**REQUIRED ACTION:**
Quote every line verbatim, from the one containing "نماد اعتماد به ما" down to the one containing "فعالیت می‌کند.", both included.

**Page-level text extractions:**
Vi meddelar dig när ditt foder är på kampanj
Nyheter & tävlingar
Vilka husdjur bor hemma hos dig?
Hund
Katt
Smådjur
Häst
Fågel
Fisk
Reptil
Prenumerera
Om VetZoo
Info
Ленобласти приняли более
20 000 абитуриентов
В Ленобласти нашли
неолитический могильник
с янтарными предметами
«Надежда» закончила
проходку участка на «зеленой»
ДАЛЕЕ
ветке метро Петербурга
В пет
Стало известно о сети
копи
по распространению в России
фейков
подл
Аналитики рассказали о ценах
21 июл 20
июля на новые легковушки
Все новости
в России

...

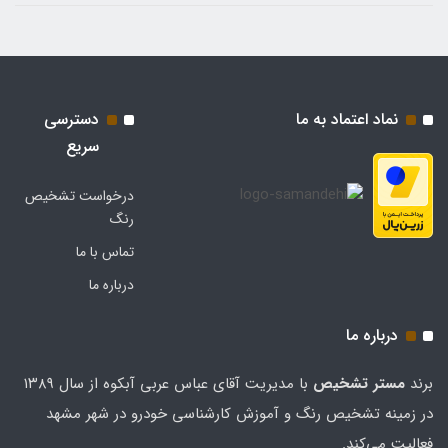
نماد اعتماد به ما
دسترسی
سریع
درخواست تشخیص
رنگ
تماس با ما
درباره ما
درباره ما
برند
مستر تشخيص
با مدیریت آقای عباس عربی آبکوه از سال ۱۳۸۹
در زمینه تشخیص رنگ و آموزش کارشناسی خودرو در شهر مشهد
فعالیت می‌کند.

**RESULT FOR THIS TASK:**
نماد اعتماد به ما
دسترسی
سریع
درخواست تشخیص
رنگ
تماس با ما
درباره ما
درباره ما
برند
مستر تشخيص
با مدیریت آقای عباس عربی آبکوه از سال ۱۳۸۹
در زمینه تشخیص رنگ و آموزش کارشناسی خودرو در شهر مشهد
فعالیت می‌کند.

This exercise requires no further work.